Collection entries
----------------------------------------

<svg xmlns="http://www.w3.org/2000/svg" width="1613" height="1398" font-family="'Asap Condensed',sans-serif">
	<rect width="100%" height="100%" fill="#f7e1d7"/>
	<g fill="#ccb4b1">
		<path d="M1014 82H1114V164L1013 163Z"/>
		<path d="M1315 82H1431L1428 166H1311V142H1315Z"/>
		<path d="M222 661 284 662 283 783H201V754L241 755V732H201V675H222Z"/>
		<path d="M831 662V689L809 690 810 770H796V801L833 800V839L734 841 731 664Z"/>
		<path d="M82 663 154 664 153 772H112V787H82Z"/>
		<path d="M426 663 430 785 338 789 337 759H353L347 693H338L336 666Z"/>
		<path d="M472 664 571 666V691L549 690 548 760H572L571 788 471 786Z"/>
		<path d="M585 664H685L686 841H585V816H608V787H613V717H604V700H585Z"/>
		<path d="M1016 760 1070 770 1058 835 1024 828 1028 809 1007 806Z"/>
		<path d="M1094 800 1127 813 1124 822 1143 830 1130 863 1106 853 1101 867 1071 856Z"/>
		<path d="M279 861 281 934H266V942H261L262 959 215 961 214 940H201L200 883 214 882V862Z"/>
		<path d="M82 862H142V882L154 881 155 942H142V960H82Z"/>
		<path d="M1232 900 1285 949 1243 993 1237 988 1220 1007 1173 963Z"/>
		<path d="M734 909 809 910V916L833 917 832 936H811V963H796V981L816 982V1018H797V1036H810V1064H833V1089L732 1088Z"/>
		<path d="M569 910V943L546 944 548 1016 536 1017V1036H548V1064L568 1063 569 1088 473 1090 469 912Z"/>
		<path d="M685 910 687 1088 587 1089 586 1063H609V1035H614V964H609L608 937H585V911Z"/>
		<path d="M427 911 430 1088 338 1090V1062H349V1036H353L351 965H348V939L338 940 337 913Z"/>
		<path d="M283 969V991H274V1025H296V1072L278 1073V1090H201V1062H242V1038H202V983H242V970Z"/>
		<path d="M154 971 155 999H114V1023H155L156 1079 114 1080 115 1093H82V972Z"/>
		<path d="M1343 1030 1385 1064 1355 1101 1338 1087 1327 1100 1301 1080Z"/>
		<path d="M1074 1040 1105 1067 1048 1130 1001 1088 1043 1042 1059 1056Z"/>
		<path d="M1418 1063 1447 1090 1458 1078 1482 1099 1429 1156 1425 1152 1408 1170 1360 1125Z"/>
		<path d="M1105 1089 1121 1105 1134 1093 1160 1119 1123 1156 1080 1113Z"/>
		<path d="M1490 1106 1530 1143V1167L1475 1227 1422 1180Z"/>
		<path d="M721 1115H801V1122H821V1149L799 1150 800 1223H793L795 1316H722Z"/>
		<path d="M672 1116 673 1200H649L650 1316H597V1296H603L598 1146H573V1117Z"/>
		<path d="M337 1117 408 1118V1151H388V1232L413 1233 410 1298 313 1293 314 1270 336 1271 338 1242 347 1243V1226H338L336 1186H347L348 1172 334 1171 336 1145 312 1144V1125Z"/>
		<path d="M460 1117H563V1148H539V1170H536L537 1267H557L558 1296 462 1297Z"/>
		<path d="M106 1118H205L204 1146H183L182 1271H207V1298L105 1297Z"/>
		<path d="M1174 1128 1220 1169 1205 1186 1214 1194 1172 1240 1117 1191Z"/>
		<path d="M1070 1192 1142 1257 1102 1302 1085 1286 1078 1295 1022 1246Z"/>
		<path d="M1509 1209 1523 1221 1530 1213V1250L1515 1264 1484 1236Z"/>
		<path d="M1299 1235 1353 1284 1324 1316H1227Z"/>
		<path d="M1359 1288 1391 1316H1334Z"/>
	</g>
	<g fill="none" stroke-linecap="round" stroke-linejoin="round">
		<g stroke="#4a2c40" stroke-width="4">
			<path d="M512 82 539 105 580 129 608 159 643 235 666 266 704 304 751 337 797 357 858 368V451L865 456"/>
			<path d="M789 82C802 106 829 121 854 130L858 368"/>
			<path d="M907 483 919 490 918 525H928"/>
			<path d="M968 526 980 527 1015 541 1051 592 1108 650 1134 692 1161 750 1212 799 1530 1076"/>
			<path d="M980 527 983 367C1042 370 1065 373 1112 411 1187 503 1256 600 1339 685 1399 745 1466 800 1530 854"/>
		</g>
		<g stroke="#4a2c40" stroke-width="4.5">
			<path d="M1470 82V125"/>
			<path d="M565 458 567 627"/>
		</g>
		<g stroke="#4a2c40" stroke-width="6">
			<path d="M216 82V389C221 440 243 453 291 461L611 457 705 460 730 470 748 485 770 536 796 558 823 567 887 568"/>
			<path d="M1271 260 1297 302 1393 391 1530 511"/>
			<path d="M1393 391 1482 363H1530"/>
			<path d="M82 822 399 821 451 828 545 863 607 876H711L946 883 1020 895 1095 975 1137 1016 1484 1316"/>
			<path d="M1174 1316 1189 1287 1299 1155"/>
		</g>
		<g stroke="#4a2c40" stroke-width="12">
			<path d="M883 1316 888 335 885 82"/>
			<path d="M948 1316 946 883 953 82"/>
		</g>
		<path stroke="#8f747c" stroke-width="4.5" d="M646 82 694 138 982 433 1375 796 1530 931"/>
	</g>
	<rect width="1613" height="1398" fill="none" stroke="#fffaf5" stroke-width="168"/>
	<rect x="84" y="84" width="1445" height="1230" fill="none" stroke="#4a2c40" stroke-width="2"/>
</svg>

----------------------------------------

> **TASK STATEMENT**
Output the records once more, exactly as they stand.

> **EXERCISE RESPONSE**
<svg xmlns="http://www.w3.org/2000/svg" width="1613" height="1398" font-family="'Asap Condensed',sans-serif">
	<rect width="100%" height="100%" fill="#f7e1d7"/>
	<g fill="#ccb4b1">
		<path d="M1014 82H1114V164L1013 163Z"/>
		<path d="M1315 82H1431L1428 166H1311V142H1315Z"/>
		<path d="M222 661 284 662 283 783H201V754L241 755V732H201V675H222Z"/>
		<path d="M831 662V689L809 690 810 770H796V801L833 800V839L734 841 731 664Z"/>
		<path d="M82 663 154 664 153 772H112V787H82Z"/>
		<path d="M426 663 430 785 338 789 337 759H353L347 693H338L336 666Z"/>
		<path d="M472 664 571 666V691L549 690 548 760H572L571 788 471 786Z"/>
		<path d="M585 664H685L686 841H585V816H608V787H613V717H604V700H585Z"/>
		<path d="M1016 760 1070 770 1058 835 1024 828 1028 809 1007 806Z"/>
		<path d="M1094 800 1127 813 1124 822 1143 830 1130 863 1106 853 1101 867 1071 856Z"/>
		<path d="M279 861 281 934H266V942H261L262 959 215 961 214 940H201L200 883 214 882V862Z"/>
		<path d="M82 862H142V882L154 881 155 942H142V960H82Z"/>
		<path d="M1232 900 1285 949 1243 993 1237 988 1220 1007 1173 963Z"/>
		<path d="M734 909 809 910V916L833 917 832 936H811V963H796V981L816 982V1018H797V1036H810V1064H833V1089L732 1088Z"/>
		<path d="M569 910V943L546 944 548 1016 536 1017V1036H548V1064L568 1063 569 1088 473 1090 469 912Z"/>
		<path d="M685 910 687 1088 587 1089 586 1063H609V1035H614V964H609L608 937H585V911Z"/>
		<path d="M427 911 430 1088 338 1090V1062H349V1036H353L351 965H348V939L338 940 337 913Z"/>
		<path d="M283 969V991H274V1025H296V1072L278 1073V1090H201V1062H242V1038H202V983H242V970Z"/>
		<path d="M154 971 155 999H114V1023H155L156 1079 114 1080 115 1093H82V972Z"/>
		<path d="M1343 1030 1385 1064 1355 1101 1338 1087 1327 1100 1301 1080Z"/>
		<path d="M1074 1040 1105 1067 1048 1130 1001 1088 1043 1042 1059 1056Z"/>
		<path d="M1418 1063 1447 1090 1458 1078 1482 1099 1429 1156 1425 1152 1408 1170 1360 1125Z"/>
		<path d="M1105 1089 1121 1105 1134 1093 1160 1119 1123 1156 1080 1113Z"/>
		<path d="M1490 1106 1530 1143V1167L1475 1227 1422 1180Z"/>
		<path d="M721 1115H801V1122H821V1149L799 1150 800 1223H793L795 1316H722Z"/>
		<path d="M672 1116 673 1200H649L650 1316H597V1296H603L598 1146H573V1117Z"/>
		<path d="M337 1117 408 1118V1151H388V1232L413 1233 410 1298 313 1293 314 1270 336 1271 338 1242 347 1243V1226H338L336 1186H347L348 1172 334 1171 336 1145 312 1144V1125Z"/>
		<path d="M460 1117H563V1148H539V1170H536L537 1267H557L558 1296 462 1297Z"/>
		<path d="M106 1118H205L204 1146H183L182 1271H207V1298L105 1297Z"/>
		<path d="M1174 1128 1220 1169 1205 1186 1214 1194 1172 1240 1117 1191Z"/>
		<path d="M1070 1192 1142 1257 1102 1302 1085 1286 1078 1295 1022 1246Z"/>
		<path d="M1509 1209 1523 1221 1530 1213V1250L1515 1264 1484 1236Z"/>
		<path d="M1299 1235 1353 1284 1324 1316H1227Z"/>
		<path d="M1359 1288 1391 1316H1334Z"/>
	</g>
	<g fill="none" stroke-linecap="round" stroke-linejoin="round">
		<g stroke="#4a2c40" stroke-width="4">
			<path d="M512 82 539 105 580 129 608 159 643 235 666 266 704 304 751 337 797 357 858 368V451L865 456"/>
			<path d="M789 82C802 106 829 121 854 130L858 368"/>
			<path d="M907 483 919 490 918 525H928"/>
			<path d="M968 526 980 527 1015 541 1051 592 1108 650 1134 692 1161 750 1212 799 1530 1076"/>
			<path d="M980 527 983 367C1042 370 1065 373 1112 411 1187 503 1256 600 1339 685 1399 745 1466 800 1530 854"/>
		</g>
		<g stroke="#4a2c40" stroke-width="4.5">
			<path d="M1470 82V125"/>
			<path d="M565 458 567 627"/>
		</g>
		<g stroke="#4a2c40" stroke-width="6">
			<path d="M216 82V389C221 440 243 453 291 461L611 457 705 460 730 470 748 485 770 536 796 558 823 567 887 568"/>
			<path d="M1271 260 1297 302 1393 391 1530 511"/>
			<path d="M1393 391 1482 363H1530"/>
			<path d="M82 822 399 821 451 828 545 863 607 876H711L946 883 1020 895 1095 975 1137 1016 1484 1316"/>
			<path d="M1174 1316 1189 1287 1299 1155"/>
		</g>
		<g stroke="#4a2c40" stroke-width="12">
			<path d="M883 1316 888 335 885 82"/>
			<path d="M948 1316 946 883 953 82"/>
		</g>
		<path stroke="#8f747c" stroke-width="4.5" d="M646 82 694 138 982 433 1375 796 1530 931"/>
	</g>
	<rect width="1613" height="1398" fill="none" stroke="#fffaf5" stroke-width="168"/>
	<rect x="84" y="84" width="1445" height="1230" fill="none" stroke="#4a2c40" stroke-width="2"/>
</svg>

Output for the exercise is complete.